Applied systematically to restrict competition, the result is a service that offers Cadillacs when most people have budgets only for Camrys. This leads one to wonder what good are quality standards when only the wealthy and subsidized poor can afford the service. Shouldn’t there be better balance between accessibility and professional standards? It’s enough to make one recall George Bernard Shaw’s quip about the professions being a conspiracy against the laity.

Things must be truly getting out of hand when even senior members of the legal profession complain about high lawyer fees. Retired Quebec Superior Court Justice John Gomery (who presided over the federal sponsorship inquiry) is on record, as reported in a National Post article, as saying the justice system is on a “suicidal” path unless lawyers drop their fees. And Philip Slayton, a former University of Western Ontario dean of law who recently authored Lawyers Gone Bad: Money, Sex and Madness in Canada’s Legal Profession (2007), is critical of the profession’s disregard for the inability of the middle class to access the courts.

Then there is the Chief Justice of the Supreme Court, Beverley McLachlin, who on several occasions has decried the rise in the number of Canadians’ representing themselves in court because they cannot afford the legal fees. “In some courts, on some days, I am told, unrepresented litigants are up to 40 of the cases,” McLachlin told a Canadian Bar Association audience. This adds further delays to a system that is already overloaded, she added.

Allowing more non-lawyers to provide legal services would be a key step toward lowering fees and speeding up the judicial process. Other countries allow more scope for non-lawyers. For example, in Britain, one of the biggest providers of legal advice is the Citizens’ Advice Bureau, which is staffed with salaried managers, trained volunteers, and professionals (including solicitors) available as backup or for specialized advice.
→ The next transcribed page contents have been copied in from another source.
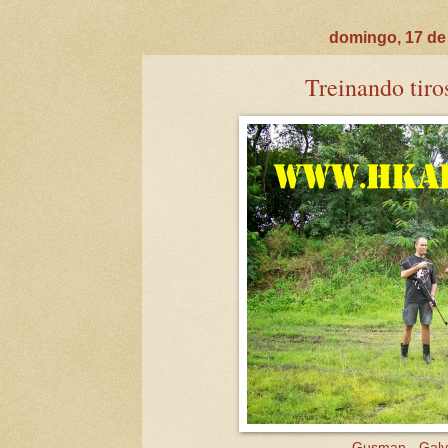
domingo, 17 de
Treinando tiro
Gusman - Galv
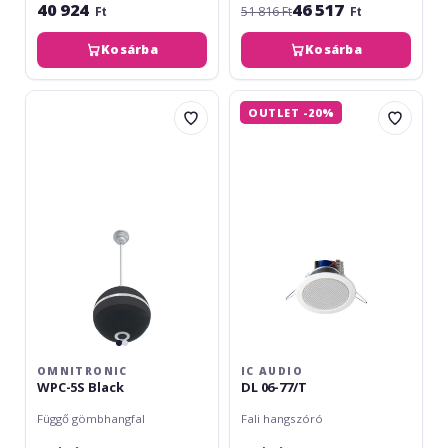
40 924
46 517
Ft
51 816 Ft
Ft
Kosárba
Kosárba
Omnitronic
IC
OUTLET -20%
WPC-
Audio
5S
DL
Black
06-
77/T
OMNITRONIC
IC AUDIO
WPC-5S Black
DL 06-77/T
Függő gömbhangfal
Fali hangszóró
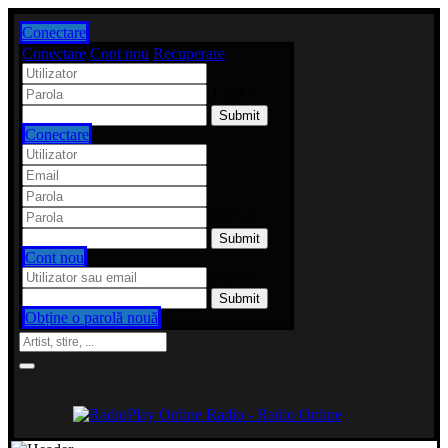
Conectare
Conectare
Cont nou
Recuperare
1 x 9 ?
Conectare
8 x 5 ?
Cont nou
2 x 7 ?
Obține o parolă nouă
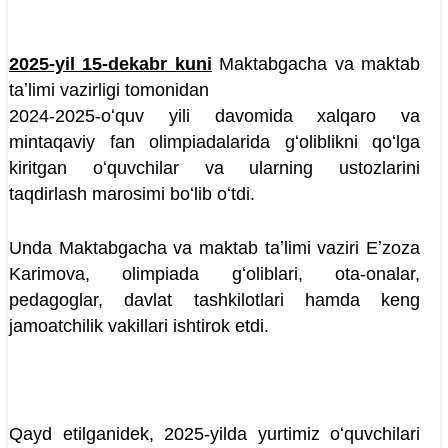
2025-yil 15-dekabr kuni
Maktabgacha va maktab
taʼlimi vazirligi tomonidan
2024-2025-oʻquv yili davomida xalqaro va
mintaqaviy fan olimpiadalarida gʻoliblikni qoʻlga
kiritgan oʻquvchilar va ularning ustozlarini
taqdirlash marosimi boʻlib oʻtdi.
Unda Maktabgacha va maktab taʼlimi vaziri Eʼzoza
Karimova, olimpiada gʻoliblari, ota-onalar,
pedagoglar, davlat tashkilotlari hamda keng
jamoatchilik vakillari ishtirok etdi.
Qayd etilganidek, 2025-yilda yurtimiz oʻquvchilari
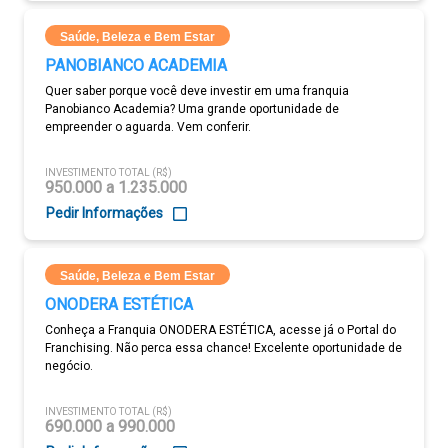
Saúde, Beleza e Bem Estar
PANOBIANCO ACADEMIA
Quer saber porque você deve investir em uma franquia
Panobianco Academia? Uma grande oportunidade de
empreender o aguarda. Vem conferir.
INVESTIMENTO TOTAL (R$)
950.000 a 1.235.000
Pedir Informações
Saúde, Beleza e Bem Estar
ONODERA ESTÉTICA
Conheça a Franquia ONODERA ESTÉTICA, acesse já o Portal do
Franchising. Não perca essa chance! Excelente oportunidade de
negócio.
INVESTIMENTO TOTAL (R$)
690.000 a 990.000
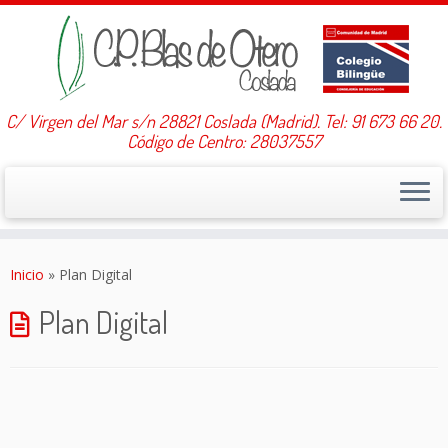
C/ Virgen del Mar s/n 28821 Coslada (Madrid). Tel: 91 673 66 20.
Código de Centro: 28037557
Saltar
al
Inicio
»
Plan Digital
contenido
Plan Digital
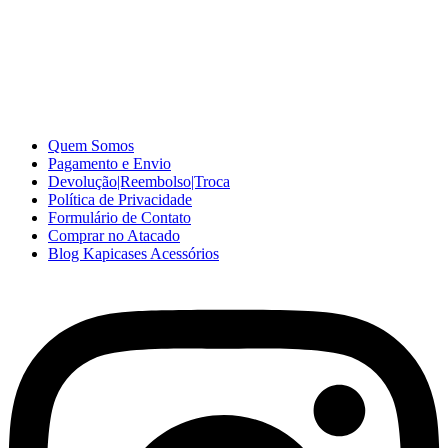
A Kapicases comercializa capas, películas, e muitos outros
acessórios para celular no varejo e atacado, com excelente qualidade
e ótimo preço para consumidores finais, revenda ou empresas.
Somos o seu fornecedor confiável na internet.
Capinhas de Celular
no Atacado e Varejo
Quem Somos
Pagamento e Envio
Devolução|Reembolso|Troca
Política de Privacidade
Formulário de Contato
Comprar no Atacado
Blog Kapicases Acessórios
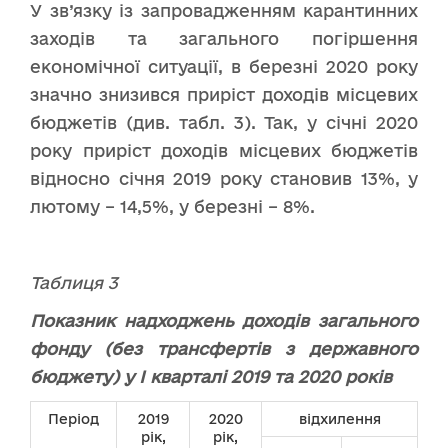
У зв’язку із запровадженням карантинних
заходів та загального погіршення
економічної ситуації, в березні 2020 року
значно знизився приріст доходів місцевих
бюджетів (див. табл. 3). Так, у січні 2020
року приріст доходів місцевих бюджетів
відносно січня 2019 року становив 13%, у
лютому – 14,5%, у березні – 8%.
Таблиця 3
Показник надходжень доходів загального
фонду (без трансфертів з державного
бюджету) у І кварталі 2019 та 2020 років
Період
2019
2020
відхилення
рік,
рік,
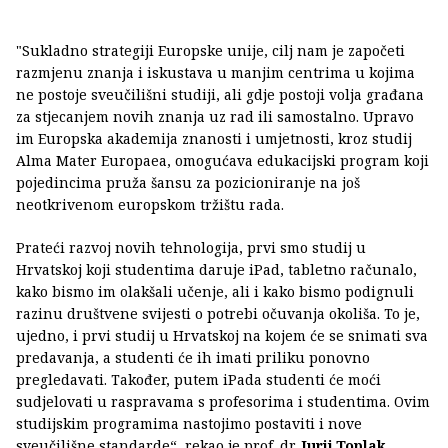
"Sukladno strategiji Europske unije, cilj nam je započeti
razmjenu znanja i iskustava u manjim centrima u kojima
ne postoje sveučilišni studiji, ali gdje postoji volja građana
za stjecanjem novih znanja uz rad ili samostalno. Upravo
im Europska akademija znanosti i umjetnosti, kroz studij
Alma Mater Europaea, omogućava edukacijski program koji
pojedincima pruža šansu za pozicioniranje na još
neotkrivenom europskom tržištu rada.
Prateći razvoj novih tehnologija, prvi smo studij u
Hrvatskoj koji studentima daruje iPad, tabletno računalo,
kako bismo im olakšali učenje, ali i kako bismo podignuli
razinu društvene svijesti o potrebi očuvanja okoliša. To je,
ujedno, i prvi studij u Hrvatskoj na kojem će se snimati sva
predavanja, a studenti će ih imati priliku ponovno
pregledavati. Također, putem iPada studenti će moći
sudjelovati u raspravama s profesorima i studentima. Ovim
studijskim programima nastojimo postaviti i nove
sveučilišne standarde“, rekao je prof. dr.
Jurij Toplak
,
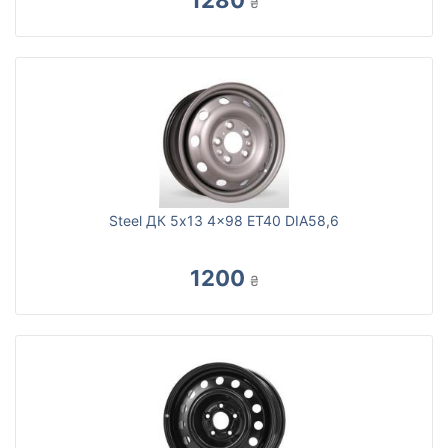
1280
₴
Steel ДК 5x13 4x98 ET40 DIA58,6
1200
₴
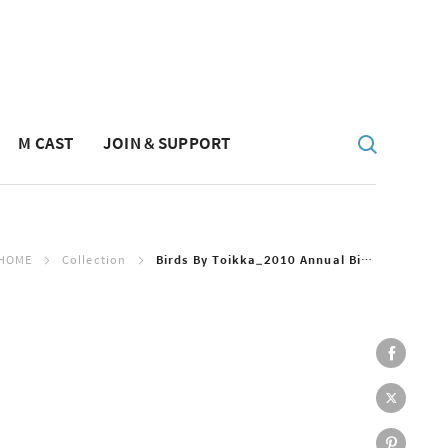
M CAST
JOIN & SUPPORT
HOME
Collection
Birds By Toikka_2010 Annual Bird "rosebud"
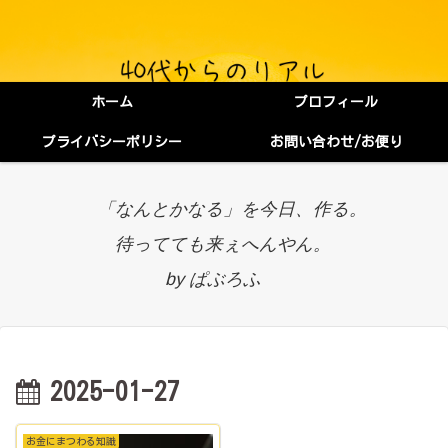
ホーム
プロフィール
プライバシーポリシー
お問い合わせ/お便り
「なんとかなる」を今日、作る。
待ってても来ぇへんやん。
by ぱぶろふ
2025-01-27
お金にまつわる知識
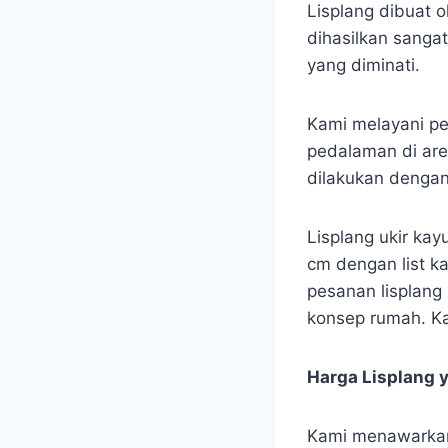
Lisplang dibuat o
dihasilkan sanga
yang diminati.
Kami melayani pe
pedalaman di are
dilakukan denga
Lisplang ukir kay
cm dengan list ka
pesanan lisplang 
konsep rumah. Ka
Harga Lisplang 
Kami menawarkan 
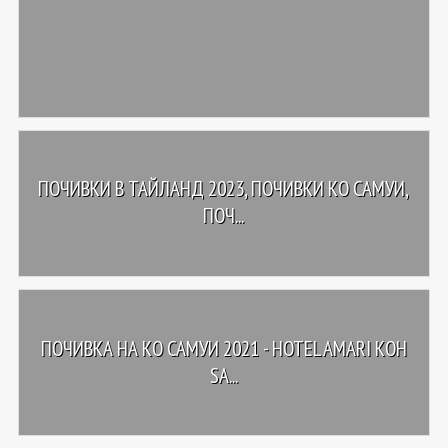
ПОЧИВКИ В ТАЙЛАНД 2023, ПОЧИВКИ КО САМУИ,
ПОЧ...
ПОЧИВКА НА КО САМУИ 2021 - HOTEL AMARI KOH
SA...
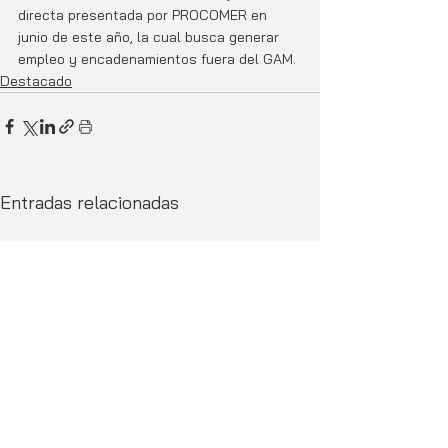
directa presentada por PROCOMER en 
junio de este año, la cual busca generar 
empleo y encadenamientos fuera del GAM.
Destacado
Entradas relacionadas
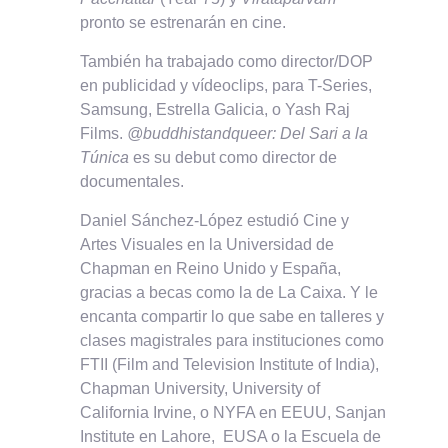
pronto se estrenarán en cine.
También ha trabajado como director/DOP
en publicidad y vídeoclips, para T-Series,
Samsung, Estrella Galicia, o Yash Raj
Films.
@buddhistandqueer: Del Sari a la
Túnica
es su debut como director de
documentales.
Daniel Sánchez-López estudió Cine y
Artes Visuales en la Universidad de
Chapman en Reino Unido y España,
gracias a becas como la de La Caixa. Y le
encanta compartir lo que sabe en talleres y
clases magistrales para instituciones como
FTII (Film and Television Institute of India),
Chapman University, University of
California Irvine, o NYFA en EEUU, Sanjan
Institute en Lahore, EUSA o la Escuela de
According to Slayton, it’s also time for the Canadian legal system to abandon self-regulation and adopt reforms like those proposed in Britain. The reforms, in essence, would create an independent panel composed mostly of laypersons to oversee the profession, and an independent office for the investigation of complaints against lawyers (a real life, “highly successful” example is the Office of the Legal Services Commissioner in New South Wales, Australia).

Montreal doctor Jacques Chaoulli spent eight years representing himself all the way up to the Supreme Court where in 2005 he successfully persuaded the top court to strike down Quebec’s ban on private medical insurance. One of his suggestions for improving the legal system: Canadian lawyers should provide consulting services for people who want to represent themselves, just like lawyers in the U.S. do (which is a lower cost alternative to direct representation).

Deborah Rhode, a Stanford law professor and leading scholar on legal ethics, argues in her book, Pro Bono in Principle and in Practice (2005), that lawyers bear an ethical duty to ameliorate “their monopoly’s deleterious effects” by doing more pro bono work for those who are disenfranchised. After all, “the state-sanctioned scarcity of legal services” is the reason for their affluence, she writes.

To be fair, the problem lies not entirely with the law societies. The complexity of court procedures also contributes to delay and high costs (the Supreme Court of Canada’s Web site has a section on self representation that advises: ” … it is a good idea that you get a lawyer as the procedure is complicated”). It thus follows that another part of the solution would be to simplify the tangled web of court procedures.

Until fees come down, litigants can save themselves a fortune and register a vote against a cartel-like arrangement by joining the do-it-yourself trend running through other industries such as investing and real estate services. The great enabler, of course, is the Internet, which yields easy access to any Canadian statute, regulation, or case. If you have the time and dedication to do it right, success is possible, as Chaoulli demonstrated.